▶ _Excerpted text_:
◇ ◇ ◇

14-15 November 2018
|European Case Law Identifier:||ECLI:EP:BA:2013:T127909.20130409|
|Date of decision:||09 April 2013|
|Case number:||T 1279/09|
|IPC class:||C01B 13/11|
|Language of proceedings:||EN|
|Download and more information:||
|Title of application:||Ozone generating apparatus|
|Applicant name:||MITSUBISHI DENKI KABUSHIKI KAISHA|
|Relevant legal provisions:||
|Keywords:||Amendments allowable under Art. 76(1) and 123(2) EPC (yes)
Inventive setp (yes): improved method not suggested by prior art
Summary of Facts and Submissions
I. The appeal is from the decision of the examining division refusing European patent application No. 00114881.6 (referred to as "divisional application" hereinafter). The application at issue is a divisional application from European application No. 95106162.2 (referred to as "parent application" hereinafter).
II. In the contested decision the examining division held inter alia that the respective claims 1 according to the two requests then on file were objectionable under Article 76(1) EPC since they referred to an "energy consumption per gas molecule" of "50 Wmin/Nl or more" (emphasis added by the board). For the examining division, this specific numerical value defining the lower limit of the applicable range of energy consumption values could not be unambiguously derived from the parent application as filed even when considering the graphs depicted in Figure 11 and the corresponding explanations in the description.

◇ ◇ ◇

Data entries

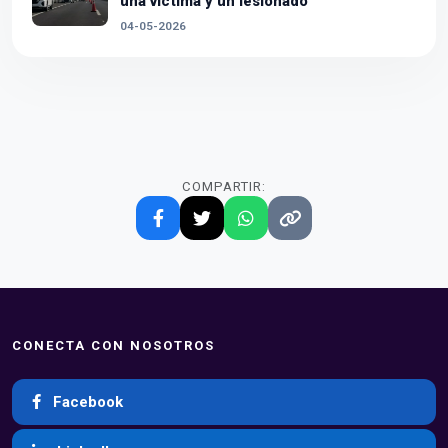
una víctima y un lesionado
04-05-2026
COMPARTIR:
CONECTA CON NOSOTROS
Facebook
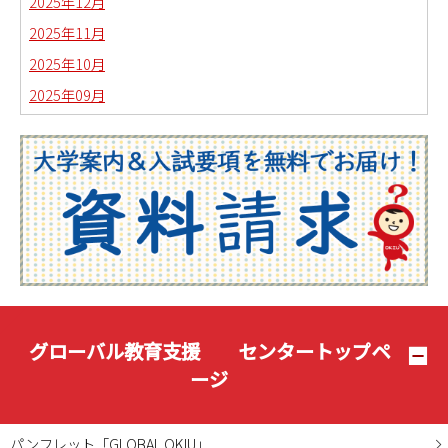
2025年12月
2025年11月
2025年10月
2025年09月
2025年08月
2025年07月
2025年06月
2025年05月
2025年04月
2025年03月
2025年02月
2025年01月
グローバル教育支援 センタートップペ
2024年12月
ージ
2024年11月
2024年10月
パンフレット「GLOBAL OKIU」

◇ ◇ ◇

▶ _Request 1_: Please edit the appeal decision text, starting with "14-15 November 2018" and going on through "123(2) EPC (yes)", so that "Ozone" becomes "Oxygen".
▶ _Request 2_: Retype every one of the rows above line for line, leaving the pictures out.

▶ _Exercise result 1_:
14-15 November 2018
|European Case Law Identifier:||ECLI:EP:BA:2013:T127909.20130409|
|Date of decision:||09 April 2013|
|Case number:||T 1279/09|
|IPC class:||C01B 13/11|
|Language of proceedings:||EN|
|Download and more information:||
|Title of application:||Oxygen generating apparatus|
|Applicant name:||MITSUBISHI DENKI KABUSHIKI KAISHA|
|Relevant legal provisions:||
|Keywords:||Amendments allowable under Art. 76(1) and 123(2) EPC (yes)

▶ _Exercise result 2_:
una víctima y un lesionado
04-05-2026
COMPARTIR:
CONECTA CON NOSOTROS
Facebook
2025年12月
2025年11月
2025年10月
2025年09月
2025年08月
2025年07月
2025年06月
2025年05月
2025年04月
2025年03月
2025年02月
2025年01月
グローバル教育支援 センタートップペ
2024年12月
ージ
2024年11月
2024年10月
パンフレット「GLOBAL OKIU」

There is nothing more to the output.